To calculate the monthly payments for a car loan, we can use the formula for monthly payments on a loan: \[ M = \frac{P \times r \times (1 + r)^n}{(1 + r)^n - 1} \] Where: - \( M \) is the monthly payment - \( P \) is the principal amount (the loan amount) - \( r \) is the monthly interest rate - \( n \) is the number of payments (the number of months) Given: - Loan amount (\( P \)) = $30,000 - Interest rate = 2% per annum - Loan duration = 5 years = 60 months First, we need to convert the annual interest rate to a monthly interest rate: \[ r = \frac{2\%}{12} = \frac{0.02}{12} = 0.0016667 \] Now, we can substitute the values into the formula to calculate the monthly payment.
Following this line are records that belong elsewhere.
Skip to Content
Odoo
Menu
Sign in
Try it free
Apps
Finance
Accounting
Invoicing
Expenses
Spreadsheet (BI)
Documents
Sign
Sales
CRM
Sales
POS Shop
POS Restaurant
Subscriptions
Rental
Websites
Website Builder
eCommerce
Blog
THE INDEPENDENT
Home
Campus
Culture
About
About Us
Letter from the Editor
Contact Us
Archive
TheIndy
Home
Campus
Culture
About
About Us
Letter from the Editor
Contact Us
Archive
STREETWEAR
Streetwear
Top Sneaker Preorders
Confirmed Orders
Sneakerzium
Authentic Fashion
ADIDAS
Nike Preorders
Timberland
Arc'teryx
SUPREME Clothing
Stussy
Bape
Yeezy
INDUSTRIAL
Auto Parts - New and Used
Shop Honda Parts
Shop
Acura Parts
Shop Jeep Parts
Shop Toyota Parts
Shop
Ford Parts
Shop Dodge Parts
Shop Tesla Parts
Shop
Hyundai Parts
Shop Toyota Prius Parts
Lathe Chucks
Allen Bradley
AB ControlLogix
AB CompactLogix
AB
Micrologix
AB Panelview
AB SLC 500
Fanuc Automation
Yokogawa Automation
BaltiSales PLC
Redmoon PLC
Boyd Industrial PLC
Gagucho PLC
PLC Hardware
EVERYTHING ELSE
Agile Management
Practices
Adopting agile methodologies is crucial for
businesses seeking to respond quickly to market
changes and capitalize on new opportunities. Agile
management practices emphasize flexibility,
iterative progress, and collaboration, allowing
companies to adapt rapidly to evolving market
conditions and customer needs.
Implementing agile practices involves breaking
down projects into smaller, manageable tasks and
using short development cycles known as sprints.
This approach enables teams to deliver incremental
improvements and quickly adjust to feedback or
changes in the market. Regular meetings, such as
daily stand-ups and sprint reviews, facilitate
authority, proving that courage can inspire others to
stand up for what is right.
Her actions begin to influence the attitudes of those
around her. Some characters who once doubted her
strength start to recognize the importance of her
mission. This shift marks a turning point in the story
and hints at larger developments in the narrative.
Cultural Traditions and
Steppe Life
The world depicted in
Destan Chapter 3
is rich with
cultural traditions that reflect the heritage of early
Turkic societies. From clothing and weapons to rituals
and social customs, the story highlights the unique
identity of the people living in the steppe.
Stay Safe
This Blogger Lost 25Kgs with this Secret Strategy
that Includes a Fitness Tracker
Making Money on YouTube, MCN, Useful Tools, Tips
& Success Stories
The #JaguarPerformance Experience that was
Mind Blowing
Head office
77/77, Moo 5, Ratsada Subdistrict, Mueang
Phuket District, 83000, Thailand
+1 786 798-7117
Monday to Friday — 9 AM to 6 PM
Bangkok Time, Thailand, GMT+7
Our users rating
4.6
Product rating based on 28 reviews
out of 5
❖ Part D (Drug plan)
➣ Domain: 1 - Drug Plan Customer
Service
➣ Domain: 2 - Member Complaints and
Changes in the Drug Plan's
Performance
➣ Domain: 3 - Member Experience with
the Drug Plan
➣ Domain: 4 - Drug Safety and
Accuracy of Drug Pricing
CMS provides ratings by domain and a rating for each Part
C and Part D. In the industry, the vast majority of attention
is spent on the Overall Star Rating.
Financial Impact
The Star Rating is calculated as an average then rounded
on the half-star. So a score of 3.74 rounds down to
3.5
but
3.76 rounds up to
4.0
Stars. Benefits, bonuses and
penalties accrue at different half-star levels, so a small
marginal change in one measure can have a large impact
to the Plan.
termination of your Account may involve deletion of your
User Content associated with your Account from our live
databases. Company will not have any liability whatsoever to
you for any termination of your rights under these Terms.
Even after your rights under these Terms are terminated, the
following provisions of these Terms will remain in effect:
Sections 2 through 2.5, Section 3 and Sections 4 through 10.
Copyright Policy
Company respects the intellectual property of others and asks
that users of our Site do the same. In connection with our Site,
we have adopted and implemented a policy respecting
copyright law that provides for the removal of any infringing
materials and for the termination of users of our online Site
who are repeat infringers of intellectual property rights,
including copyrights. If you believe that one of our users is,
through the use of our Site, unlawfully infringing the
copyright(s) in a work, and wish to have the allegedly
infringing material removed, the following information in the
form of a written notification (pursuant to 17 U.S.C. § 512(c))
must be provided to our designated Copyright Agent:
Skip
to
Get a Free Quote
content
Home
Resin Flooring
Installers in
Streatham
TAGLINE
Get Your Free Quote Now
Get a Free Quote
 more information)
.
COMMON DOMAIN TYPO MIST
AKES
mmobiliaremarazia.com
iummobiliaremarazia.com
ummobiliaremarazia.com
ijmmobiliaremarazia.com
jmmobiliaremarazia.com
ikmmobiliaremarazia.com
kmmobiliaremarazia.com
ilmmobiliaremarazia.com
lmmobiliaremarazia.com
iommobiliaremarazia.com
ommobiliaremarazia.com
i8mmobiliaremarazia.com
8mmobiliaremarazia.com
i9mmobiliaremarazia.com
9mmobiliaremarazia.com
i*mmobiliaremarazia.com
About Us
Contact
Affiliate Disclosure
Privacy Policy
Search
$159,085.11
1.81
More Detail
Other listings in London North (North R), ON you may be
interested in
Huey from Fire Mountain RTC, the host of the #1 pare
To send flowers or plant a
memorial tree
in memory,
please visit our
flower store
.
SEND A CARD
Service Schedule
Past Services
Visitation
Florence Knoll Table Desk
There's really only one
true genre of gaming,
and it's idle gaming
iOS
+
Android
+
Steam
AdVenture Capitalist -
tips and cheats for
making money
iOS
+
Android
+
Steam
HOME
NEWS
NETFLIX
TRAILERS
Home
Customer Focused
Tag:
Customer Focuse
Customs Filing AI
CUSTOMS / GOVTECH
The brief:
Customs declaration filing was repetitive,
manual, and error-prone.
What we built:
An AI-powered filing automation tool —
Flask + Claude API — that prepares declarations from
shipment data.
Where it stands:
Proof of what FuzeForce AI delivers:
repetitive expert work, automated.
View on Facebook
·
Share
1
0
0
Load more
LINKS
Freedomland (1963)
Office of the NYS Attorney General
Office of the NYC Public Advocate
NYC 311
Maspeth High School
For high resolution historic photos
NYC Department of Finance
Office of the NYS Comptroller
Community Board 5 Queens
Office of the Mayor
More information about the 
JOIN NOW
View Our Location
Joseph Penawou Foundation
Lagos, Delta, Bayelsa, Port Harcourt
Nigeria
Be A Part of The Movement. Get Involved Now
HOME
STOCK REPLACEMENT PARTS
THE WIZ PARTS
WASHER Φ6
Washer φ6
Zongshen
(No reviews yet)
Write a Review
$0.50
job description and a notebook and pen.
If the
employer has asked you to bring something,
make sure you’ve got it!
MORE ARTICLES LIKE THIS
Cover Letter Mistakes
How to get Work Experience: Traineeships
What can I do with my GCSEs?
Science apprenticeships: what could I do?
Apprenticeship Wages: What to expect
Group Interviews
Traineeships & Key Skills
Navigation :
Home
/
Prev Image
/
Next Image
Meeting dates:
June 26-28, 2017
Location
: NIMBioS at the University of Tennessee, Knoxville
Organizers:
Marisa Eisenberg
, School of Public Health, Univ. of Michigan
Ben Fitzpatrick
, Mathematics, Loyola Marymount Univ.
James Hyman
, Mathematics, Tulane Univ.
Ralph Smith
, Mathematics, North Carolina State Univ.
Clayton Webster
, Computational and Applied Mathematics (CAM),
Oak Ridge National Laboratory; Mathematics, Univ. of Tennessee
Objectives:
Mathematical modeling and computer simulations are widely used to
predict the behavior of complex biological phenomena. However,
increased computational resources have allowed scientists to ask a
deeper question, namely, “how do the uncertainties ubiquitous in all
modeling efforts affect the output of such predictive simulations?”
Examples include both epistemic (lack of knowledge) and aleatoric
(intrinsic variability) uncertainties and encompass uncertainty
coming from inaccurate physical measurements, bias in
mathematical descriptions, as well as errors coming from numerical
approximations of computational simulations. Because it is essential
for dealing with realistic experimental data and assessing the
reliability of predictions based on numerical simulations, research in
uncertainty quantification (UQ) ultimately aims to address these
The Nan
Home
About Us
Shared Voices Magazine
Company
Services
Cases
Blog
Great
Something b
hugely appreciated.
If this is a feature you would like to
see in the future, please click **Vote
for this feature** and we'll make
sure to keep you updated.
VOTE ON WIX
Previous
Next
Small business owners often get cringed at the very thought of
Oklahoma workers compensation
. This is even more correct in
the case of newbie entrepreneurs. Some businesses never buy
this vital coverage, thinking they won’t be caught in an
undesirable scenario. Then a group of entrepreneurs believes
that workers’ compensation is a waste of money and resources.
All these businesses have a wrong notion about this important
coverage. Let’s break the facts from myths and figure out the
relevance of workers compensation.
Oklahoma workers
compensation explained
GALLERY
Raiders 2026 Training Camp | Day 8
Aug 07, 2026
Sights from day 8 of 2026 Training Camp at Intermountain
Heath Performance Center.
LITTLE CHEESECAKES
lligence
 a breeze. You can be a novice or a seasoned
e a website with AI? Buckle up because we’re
Calculate the value by following steps: - step0: Calculate: \(\frac{30000\times 0.0016667\left(1+0.0016667\right)^{60}}{\left(\left(1+0.0016667\right)^{60}-1\right)}\) - step1: Remove the parentheses: \(\frac{30000\times 0.0016667\left(1+0.0016667\right)^{60}}{\left(1+0.0016667\right)^{60}-1}\) - step2: Add the numbers: \(\frac{30000\times 0.0016667\times 1.0016667^{60}}{\left(1+0.0016667\right)^{60}-1}\) - step3: Add the numbers: \(\frac{30000\times 0.0016667\times 1.0016667^{60}}{1.0016667^{60}-1}\) - step4: Convert the expressions: \(\frac{30000\times 0.0016667\left(\frac{10016667}{10000000}\right)^{60}}{1.0016667^{60}-1}\) - step5: Convert the expressions: \(\frac{30000\times 0.0016667\left(\frac{10016667}{10000000}\right)^{60}}{\left(\frac{10016667}{10000000}\right)^{60}-1}\) - step6: Multiply: \(\frac{\frac{50001\times 10016667^{60}}{10^{423}}}{\left(\frac{10016667}{10000000}\right)^{60}-1}\) - step7: Subtract the numbers: \(\frac{\frac{50001\times 10016667^{60}}{10^{423}}}{\frac{10016667^{60}-10000000^{60}}{10000000^{60}}}\) - step8: Multiply by the reciprocal: \(\frac{50001\times 10016667^{60}}{10^{423}}\times \frac{10000000^{60}}{10016667^{60}-10000000^{60}}\) - step9: Rewrite the expression: \(\frac{50001\times 10016667^{60}}{10^{423}}\times \frac{10^{420}}{10016667^{60}-10000000^{60}}\) - step10: Reduce the numbers: \(\frac{50001\times 10016667^{60}}{10^{3}}\times \frac{1}{10016667^{60}-10000000^{60}}\) - step11: Multiply the fractions: \(\frac{50001\times 10016667^{60}}{10^{3}\left(10016667^{60}-10000000^{60}\right)}\) - step12: Multiply: \(\frac{50001\times 10016667^{60}}{1000\times 10016667^{60}-10^{423}}\) The monthly payment for the car loan will be approximately $525.83.